▶ What you have to do:
Transcribe, exactly and without pictures, the lines below from the line with "折り畳み 形状安定 Wpc classic シェイプメモリー アンブ" to the line with "रण ने नए उच्चतम", both ends included, and no others.

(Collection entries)
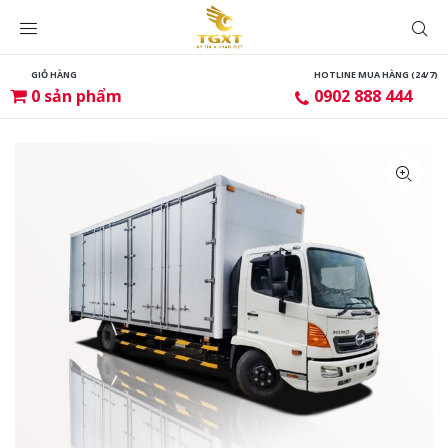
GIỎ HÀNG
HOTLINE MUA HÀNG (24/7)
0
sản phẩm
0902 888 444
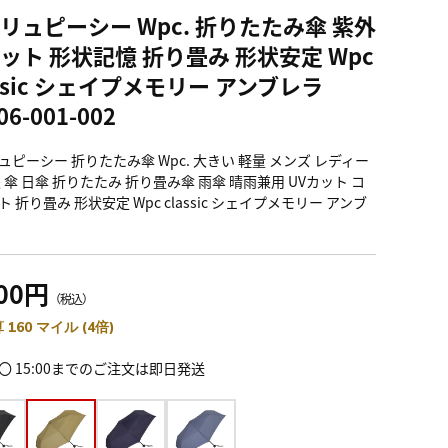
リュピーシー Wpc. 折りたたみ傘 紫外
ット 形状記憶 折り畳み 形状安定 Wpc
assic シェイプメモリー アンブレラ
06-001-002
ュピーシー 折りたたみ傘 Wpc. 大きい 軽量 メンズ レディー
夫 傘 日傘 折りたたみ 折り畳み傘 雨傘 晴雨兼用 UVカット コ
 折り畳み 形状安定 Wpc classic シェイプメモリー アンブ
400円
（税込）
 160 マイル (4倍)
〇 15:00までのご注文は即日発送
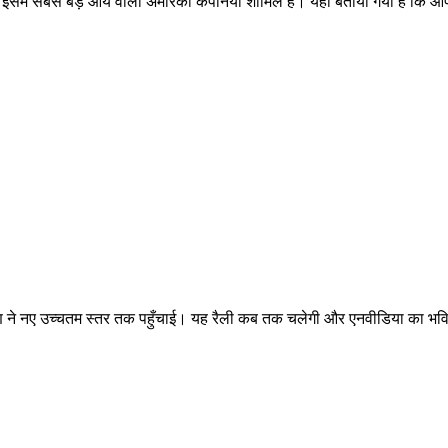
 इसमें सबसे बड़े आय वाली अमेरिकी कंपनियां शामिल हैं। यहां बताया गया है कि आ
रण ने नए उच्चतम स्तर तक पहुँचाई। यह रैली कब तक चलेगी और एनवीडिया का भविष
--
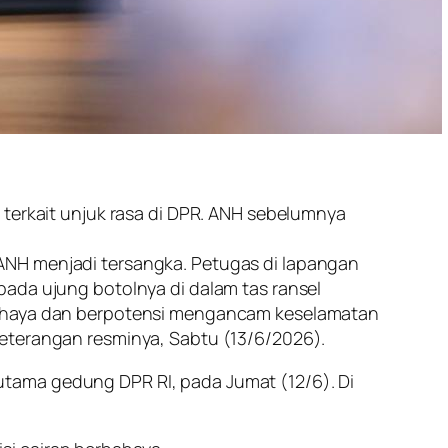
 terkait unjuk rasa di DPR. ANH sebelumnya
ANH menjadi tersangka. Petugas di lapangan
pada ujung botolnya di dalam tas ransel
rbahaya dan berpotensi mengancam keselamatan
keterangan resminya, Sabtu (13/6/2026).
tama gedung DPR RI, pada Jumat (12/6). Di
* * *
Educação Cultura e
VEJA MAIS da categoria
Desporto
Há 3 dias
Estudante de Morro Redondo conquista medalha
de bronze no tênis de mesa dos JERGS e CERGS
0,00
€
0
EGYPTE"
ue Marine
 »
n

▶ Reply:
 折り畳み 形状安定 Wpc classic シェイプメモリー アンブ
400円
（税込）
 160 マイル (4倍)
〇 15:00までのご注文は即日発送
 इसमें सबसे बड़े आय वाली अमेरिकी कंपनियां शामिल हैं। यहां बताया गया है कि आ
रण ने नए उच्चतम स्तर तक पहुँचाई। यह रैली कब तक चलेगी और एनवीडिया का भविष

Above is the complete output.